2. The resin-sealing device according to claim 1, wherein a plurality of said adhesive parts are arranged dispersedly on said holding surface of said first molding die.

3. The resin-sealing device according to claim 1, wherein said adhesive part has an adhesive surface that is elastically deformable and protrudes from said holding surface of said first molding die toward said decompression chamber.

4. The resin-sealing device according to claim 3, wherein said holding surface of said first molding die has a pushing part that moves said workpiece toward said adhesive surface of said adhesive part and presses said workpiece against said adhesive surface.
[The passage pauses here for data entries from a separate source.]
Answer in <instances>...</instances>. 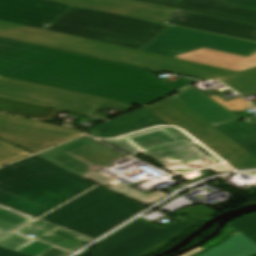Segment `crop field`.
Masks as SVG:
<instances>
[{
    "instance_id": "bc2a9ffb",
    "label": "crop field",
    "mask_w": 256,
    "mask_h": 256,
    "mask_svg": "<svg viewBox=\"0 0 256 256\" xmlns=\"http://www.w3.org/2000/svg\"><path fill=\"white\" fill-rule=\"evenodd\" d=\"M166 125L146 109L142 108L115 120L87 130L89 134L99 138H113L143 128Z\"/></svg>"
},
{
    "instance_id": "d1516ede",
    "label": "crop field",
    "mask_w": 256,
    "mask_h": 256,
    "mask_svg": "<svg viewBox=\"0 0 256 256\" xmlns=\"http://www.w3.org/2000/svg\"><path fill=\"white\" fill-rule=\"evenodd\" d=\"M81 135L78 130L0 113V138L33 153Z\"/></svg>"
},
{
    "instance_id": "34b2d1b8",
    "label": "crop field",
    "mask_w": 256,
    "mask_h": 256,
    "mask_svg": "<svg viewBox=\"0 0 256 256\" xmlns=\"http://www.w3.org/2000/svg\"><path fill=\"white\" fill-rule=\"evenodd\" d=\"M93 186L36 156L0 168V204L36 218Z\"/></svg>"
},
{
    "instance_id": "d32e631a",
    "label": "crop field",
    "mask_w": 256,
    "mask_h": 256,
    "mask_svg": "<svg viewBox=\"0 0 256 256\" xmlns=\"http://www.w3.org/2000/svg\"><path fill=\"white\" fill-rule=\"evenodd\" d=\"M198 168H166L165 170L173 173V174H180V173H186L189 171L196 170Z\"/></svg>"
},
{
    "instance_id": "eef30255",
    "label": "crop field",
    "mask_w": 256,
    "mask_h": 256,
    "mask_svg": "<svg viewBox=\"0 0 256 256\" xmlns=\"http://www.w3.org/2000/svg\"><path fill=\"white\" fill-rule=\"evenodd\" d=\"M127 187H128L127 185H125L124 183H121V184H119V185H117V186H115V187H113L109 190L120 193V194H122L124 196H127L129 198H132V199H134V200H136L140 203H142V202L152 203V202H154V201H156V200H158L161 197L166 195V194L161 193L159 191L153 192L149 195H146V194H144L142 192H139V191H137L133 188L129 189Z\"/></svg>"
},
{
    "instance_id": "733c2abd",
    "label": "crop field",
    "mask_w": 256,
    "mask_h": 256,
    "mask_svg": "<svg viewBox=\"0 0 256 256\" xmlns=\"http://www.w3.org/2000/svg\"><path fill=\"white\" fill-rule=\"evenodd\" d=\"M165 23L256 41V26L177 10Z\"/></svg>"
},
{
    "instance_id": "0bd39190",
    "label": "crop field",
    "mask_w": 256,
    "mask_h": 256,
    "mask_svg": "<svg viewBox=\"0 0 256 256\" xmlns=\"http://www.w3.org/2000/svg\"><path fill=\"white\" fill-rule=\"evenodd\" d=\"M204 248H206V247H199V248L193 250L192 252H190V253H188V254H185V255H183V256H192V254H194V253H196V252H198V251H200V250H202V249H204Z\"/></svg>"
},
{
    "instance_id": "028f5c9d",
    "label": "crop field",
    "mask_w": 256,
    "mask_h": 256,
    "mask_svg": "<svg viewBox=\"0 0 256 256\" xmlns=\"http://www.w3.org/2000/svg\"><path fill=\"white\" fill-rule=\"evenodd\" d=\"M212 171L216 173H221V172H226V171H231L230 168H228L226 165H221L217 167L210 168Z\"/></svg>"
},
{
    "instance_id": "4177f3b9",
    "label": "crop field",
    "mask_w": 256,
    "mask_h": 256,
    "mask_svg": "<svg viewBox=\"0 0 256 256\" xmlns=\"http://www.w3.org/2000/svg\"><path fill=\"white\" fill-rule=\"evenodd\" d=\"M70 53L71 52L55 50L53 52L47 53L45 55L39 56V57L34 58L32 60L26 61L24 63L18 64L16 66L11 67V68L0 71V74L13 76L15 74L21 73L23 71H26L28 69L39 66L41 64L52 61L54 59H57L59 57H62L64 55H67V54H70Z\"/></svg>"
},
{
    "instance_id": "412701ff",
    "label": "crop field",
    "mask_w": 256,
    "mask_h": 256,
    "mask_svg": "<svg viewBox=\"0 0 256 256\" xmlns=\"http://www.w3.org/2000/svg\"><path fill=\"white\" fill-rule=\"evenodd\" d=\"M168 26L70 6L46 30L140 50Z\"/></svg>"
},
{
    "instance_id": "03da06ac",
    "label": "crop field",
    "mask_w": 256,
    "mask_h": 256,
    "mask_svg": "<svg viewBox=\"0 0 256 256\" xmlns=\"http://www.w3.org/2000/svg\"><path fill=\"white\" fill-rule=\"evenodd\" d=\"M1 78V77H0Z\"/></svg>"
},
{
    "instance_id": "4a817a6b",
    "label": "crop field",
    "mask_w": 256,
    "mask_h": 256,
    "mask_svg": "<svg viewBox=\"0 0 256 256\" xmlns=\"http://www.w3.org/2000/svg\"><path fill=\"white\" fill-rule=\"evenodd\" d=\"M173 96L214 126L241 119L192 86Z\"/></svg>"
},
{
    "instance_id": "dafd665d",
    "label": "crop field",
    "mask_w": 256,
    "mask_h": 256,
    "mask_svg": "<svg viewBox=\"0 0 256 256\" xmlns=\"http://www.w3.org/2000/svg\"><path fill=\"white\" fill-rule=\"evenodd\" d=\"M53 50L54 49L0 37V70Z\"/></svg>"
},
{
    "instance_id": "b80d0937",
    "label": "crop field",
    "mask_w": 256,
    "mask_h": 256,
    "mask_svg": "<svg viewBox=\"0 0 256 256\" xmlns=\"http://www.w3.org/2000/svg\"><path fill=\"white\" fill-rule=\"evenodd\" d=\"M251 107H252V106L249 105V106H247V107L241 108V109L236 110V111L240 112V111H243V110H246V109H250Z\"/></svg>"
},
{
    "instance_id": "214f88e0",
    "label": "crop field",
    "mask_w": 256,
    "mask_h": 256,
    "mask_svg": "<svg viewBox=\"0 0 256 256\" xmlns=\"http://www.w3.org/2000/svg\"><path fill=\"white\" fill-rule=\"evenodd\" d=\"M174 58L184 59L236 72L256 67V53L247 58L230 53L202 49L182 54Z\"/></svg>"
},
{
    "instance_id": "ac0d7876",
    "label": "crop field",
    "mask_w": 256,
    "mask_h": 256,
    "mask_svg": "<svg viewBox=\"0 0 256 256\" xmlns=\"http://www.w3.org/2000/svg\"><path fill=\"white\" fill-rule=\"evenodd\" d=\"M0 35L182 76L219 79L244 97L256 95V68L236 73L3 21H0Z\"/></svg>"
},
{
    "instance_id": "730fd06b",
    "label": "crop field",
    "mask_w": 256,
    "mask_h": 256,
    "mask_svg": "<svg viewBox=\"0 0 256 256\" xmlns=\"http://www.w3.org/2000/svg\"><path fill=\"white\" fill-rule=\"evenodd\" d=\"M216 127L235 142L256 137V127L250 124L244 125L239 121Z\"/></svg>"
},
{
    "instance_id": "c21b1889",
    "label": "crop field",
    "mask_w": 256,
    "mask_h": 256,
    "mask_svg": "<svg viewBox=\"0 0 256 256\" xmlns=\"http://www.w3.org/2000/svg\"><path fill=\"white\" fill-rule=\"evenodd\" d=\"M219 99H221L222 101H224L225 102V100H223L221 97H219L218 95H216Z\"/></svg>"
},
{
    "instance_id": "8a807250",
    "label": "crop field",
    "mask_w": 256,
    "mask_h": 256,
    "mask_svg": "<svg viewBox=\"0 0 256 256\" xmlns=\"http://www.w3.org/2000/svg\"><path fill=\"white\" fill-rule=\"evenodd\" d=\"M120 64L72 53L13 78L138 105L195 81L183 78L169 85L144 69Z\"/></svg>"
},
{
    "instance_id": "750c4746",
    "label": "crop field",
    "mask_w": 256,
    "mask_h": 256,
    "mask_svg": "<svg viewBox=\"0 0 256 256\" xmlns=\"http://www.w3.org/2000/svg\"><path fill=\"white\" fill-rule=\"evenodd\" d=\"M178 213L185 214L192 218L205 219L217 212H215L207 207L200 206V207H192V208H189L186 210H182Z\"/></svg>"
},
{
    "instance_id": "e52e79f7",
    "label": "crop field",
    "mask_w": 256,
    "mask_h": 256,
    "mask_svg": "<svg viewBox=\"0 0 256 256\" xmlns=\"http://www.w3.org/2000/svg\"><path fill=\"white\" fill-rule=\"evenodd\" d=\"M198 222L179 216L166 226H157L140 217L98 243L90 256H150Z\"/></svg>"
},
{
    "instance_id": "120bbe31",
    "label": "crop field",
    "mask_w": 256,
    "mask_h": 256,
    "mask_svg": "<svg viewBox=\"0 0 256 256\" xmlns=\"http://www.w3.org/2000/svg\"><path fill=\"white\" fill-rule=\"evenodd\" d=\"M237 143L240 146H242L243 148H245L247 151L252 153L254 156H256V142L249 139V140H245V141H241V142H237Z\"/></svg>"
},
{
    "instance_id": "f4fd0767",
    "label": "crop field",
    "mask_w": 256,
    "mask_h": 256,
    "mask_svg": "<svg viewBox=\"0 0 256 256\" xmlns=\"http://www.w3.org/2000/svg\"><path fill=\"white\" fill-rule=\"evenodd\" d=\"M145 209L97 187L40 220L95 239Z\"/></svg>"
},
{
    "instance_id": "00972430",
    "label": "crop field",
    "mask_w": 256,
    "mask_h": 256,
    "mask_svg": "<svg viewBox=\"0 0 256 256\" xmlns=\"http://www.w3.org/2000/svg\"><path fill=\"white\" fill-rule=\"evenodd\" d=\"M256 254V244L239 231L223 244L201 256H252Z\"/></svg>"
},
{
    "instance_id": "5a996713",
    "label": "crop field",
    "mask_w": 256,
    "mask_h": 256,
    "mask_svg": "<svg viewBox=\"0 0 256 256\" xmlns=\"http://www.w3.org/2000/svg\"><path fill=\"white\" fill-rule=\"evenodd\" d=\"M201 48L249 57L256 52V42L169 26L141 50L173 57Z\"/></svg>"
},
{
    "instance_id": "d3111659",
    "label": "crop field",
    "mask_w": 256,
    "mask_h": 256,
    "mask_svg": "<svg viewBox=\"0 0 256 256\" xmlns=\"http://www.w3.org/2000/svg\"><path fill=\"white\" fill-rule=\"evenodd\" d=\"M31 155L30 153L0 140V165Z\"/></svg>"
},
{
    "instance_id": "c035e120",
    "label": "crop field",
    "mask_w": 256,
    "mask_h": 256,
    "mask_svg": "<svg viewBox=\"0 0 256 256\" xmlns=\"http://www.w3.org/2000/svg\"><path fill=\"white\" fill-rule=\"evenodd\" d=\"M89 252V249H87L83 254H81L80 256H87Z\"/></svg>"
},
{
    "instance_id": "5866460e",
    "label": "crop field",
    "mask_w": 256,
    "mask_h": 256,
    "mask_svg": "<svg viewBox=\"0 0 256 256\" xmlns=\"http://www.w3.org/2000/svg\"><path fill=\"white\" fill-rule=\"evenodd\" d=\"M0 256H27L4 248H0Z\"/></svg>"
},
{
    "instance_id": "d8731c3e",
    "label": "crop field",
    "mask_w": 256,
    "mask_h": 256,
    "mask_svg": "<svg viewBox=\"0 0 256 256\" xmlns=\"http://www.w3.org/2000/svg\"><path fill=\"white\" fill-rule=\"evenodd\" d=\"M0 97L64 110L88 117H91L103 103L127 109L134 107L130 104L118 103L100 97L84 95L77 92L42 86L6 77L0 79Z\"/></svg>"
},
{
    "instance_id": "22f410ed",
    "label": "crop field",
    "mask_w": 256,
    "mask_h": 256,
    "mask_svg": "<svg viewBox=\"0 0 256 256\" xmlns=\"http://www.w3.org/2000/svg\"><path fill=\"white\" fill-rule=\"evenodd\" d=\"M35 218L0 206V246L30 256H67L71 252L14 233Z\"/></svg>"
},
{
    "instance_id": "a9b5d70f",
    "label": "crop field",
    "mask_w": 256,
    "mask_h": 256,
    "mask_svg": "<svg viewBox=\"0 0 256 256\" xmlns=\"http://www.w3.org/2000/svg\"><path fill=\"white\" fill-rule=\"evenodd\" d=\"M0 112L49 120L60 111L0 98Z\"/></svg>"
},
{
    "instance_id": "1d83c4d3",
    "label": "crop field",
    "mask_w": 256,
    "mask_h": 256,
    "mask_svg": "<svg viewBox=\"0 0 256 256\" xmlns=\"http://www.w3.org/2000/svg\"><path fill=\"white\" fill-rule=\"evenodd\" d=\"M216 1H221L225 3H230L234 5L256 9V0H216Z\"/></svg>"
},
{
    "instance_id": "bd1437ed",
    "label": "crop field",
    "mask_w": 256,
    "mask_h": 256,
    "mask_svg": "<svg viewBox=\"0 0 256 256\" xmlns=\"http://www.w3.org/2000/svg\"><path fill=\"white\" fill-rule=\"evenodd\" d=\"M159 163L163 166H192L174 156H170L159 160Z\"/></svg>"
},
{
    "instance_id": "cbeb9de0",
    "label": "crop field",
    "mask_w": 256,
    "mask_h": 256,
    "mask_svg": "<svg viewBox=\"0 0 256 256\" xmlns=\"http://www.w3.org/2000/svg\"><path fill=\"white\" fill-rule=\"evenodd\" d=\"M68 7L44 0H0V20L45 29Z\"/></svg>"
},
{
    "instance_id": "28ad6ade",
    "label": "crop field",
    "mask_w": 256,
    "mask_h": 256,
    "mask_svg": "<svg viewBox=\"0 0 256 256\" xmlns=\"http://www.w3.org/2000/svg\"><path fill=\"white\" fill-rule=\"evenodd\" d=\"M38 155L97 184L111 179L94 171L95 169L125 157L86 137L78 138Z\"/></svg>"
},
{
    "instance_id": "92a150f3",
    "label": "crop field",
    "mask_w": 256,
    "mask_h": 256,
    "mask_svg": "<svg viewBox=\"0 0 256 256\" xmlns=\"http://www.w3.org/2000/svg\"><path fill=\"white\" fill-rule=\"evenodd\" d=\"M18 232L25 235H37L35 238L72 251L83 246L85 242L90 240L39 220L25 226L24 228L18 230Z\"/></svg>"
},
{
    "instance_id": "5142ce71",
    "label": "crop field",
    "mask_w": 256,
    "mask_h": 256,
    "mask_svg": "<svg viewBox=\"0 0 256 256\" xmlns=\"http://www.w3.org/2000/svg\"><path fill=\"white\" fill-rule=\"evenodd\" d=\"M164 23L176 10L130 0H49Z\"/></svg>"
},
{
    "instance_id": "3316defc",
    "label": "crop field",
    "mask_w": 256,
    "mask_h": 256,
    "mask_svg": "<svg viewBox=\"0 0 256 256\" xmlns=\"http://www.w3.org/2000/svg\"><path fill=\"white\" fill-rule=\"evenodd\" d=\"M105 142L132 155L143 153L154 160L174 155L194 166L210 157L194 145L185 146L189 141L169 127L149 129Z\"/></svg>"
},
{
    "instance_id": "ae1a2a85",
    "label": "crop field",
    "mask_w": 256,
    "mask_h": 256,
    "mask_svg": "<svg viewBox=\"0 0 256 256\" xmlns=\"http://www.w3.org/2000/svg\"><path fill=\"white\" fill-rule=\"evenodd\" d=\"M229 225L256 243V214L242 217Z\"/></svg>"
},
{
    "instance_id": "d9b57169",
    "label": "crop field",
    "mask_w": 256,
    "mask_h": 256,
    "mask_svg": "<svg viewBox=\"0 0 256 256\" xmlns=\"http://www.w3.org/2000/svg\"><path fill=\"white\" fill-rule=\"evenodd\" d=\"M256 25V10L211 0H135Z\"/></svg>"
},
{
    "instance_id": "e1f06a70",
    "label": "crop field",
    "mask_w": 256,
    "mask_h": 256,
    "mask_svg": "<svg viewBox=\"0 0 256 256\" xmlns=\"http://www.w3.org/2000/svg\"><path fill=\"white\" fill-rule=\"evenodd\" d=\"M218 163H219V161L212 158V159L206 160L203 164H204V166L208 167V166L215 165Z\"/></svg>"
},
{
    "instance_id": "dd49c442",
    "label": "crop field",
    "mask_w": 256,
    "mask_h": 256,
    "mask_svg": "<svg viewBox=\"0 0 256 256\" xmlns=\"http://www.w3.org/2000/svg\"><path fill=\"white\" fill-rule=\"evenodd\" d=\"M146 107L170 125L181 127L201 143L210 146L212 151L235 169L256 168V157L174 97Z\"/></svg>"
}]
</instances>
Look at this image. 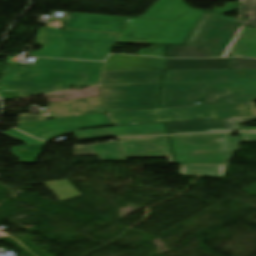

5. A resin-sealing method, comprising:

a carrying-in process for, under an air atmosphere, causing an adhesive part, which is provided on a holding surface of a first molding die, to adhesively hold a workpiece on which a semiconductor element is mounted, against said holding surface of said first molding die that is moved away relatively in an opposing direction of said first molding die and a second molding die, and supplying an uncured resin to a cavity of said second molding die;

a decompression process for causing a driving part to bring one or both of said first molding die and said second molding die close to the other or to each other relatively in the opposing direction of said first molding die and said second molding die, thereby forming a decompression chamber between said first molding die and said second molding die, and causing a pressure regulating part to exhaust air from said decompression chamber to an outer space, to decompress said decompression chamber from the air atmosphere;

an immersing process for causing said driving part to immerse a mounting surface of said workpiece and said semiconductor element in said uncured resin in said cavity in a state where said decompression chamber reaches a high vacuum of approximately 100 Pa or lower;

a curing process for curing said uncured resin to resin-seal said mounting surface of said workpiece and said semiconductor element; and

a carrying-out process for causing said pressure regulating part to bring said decompression chamber back to the air atmosphere by supplying air thereto from said outer space, peeling a non-mounting surface, provided on a side opposite to said mounting surface of said workpiece, from said adhesive part, and causing said driving part to move said first molding die and said second molding die away from each other.

6. The resin-sealing device according to claim 2, wherein said adhesive part has an adhesive surface that is elastically deformable and protrudes from said holding surface of said first molding die toward said decompression chamber.

7. The resin-sealing device according to claim 6, wherein said holding surface of said first molding die has a pushing part that moves said workpiece toward said adhesive surface of said adhesive part and presses said workpiece against said adhesive surface.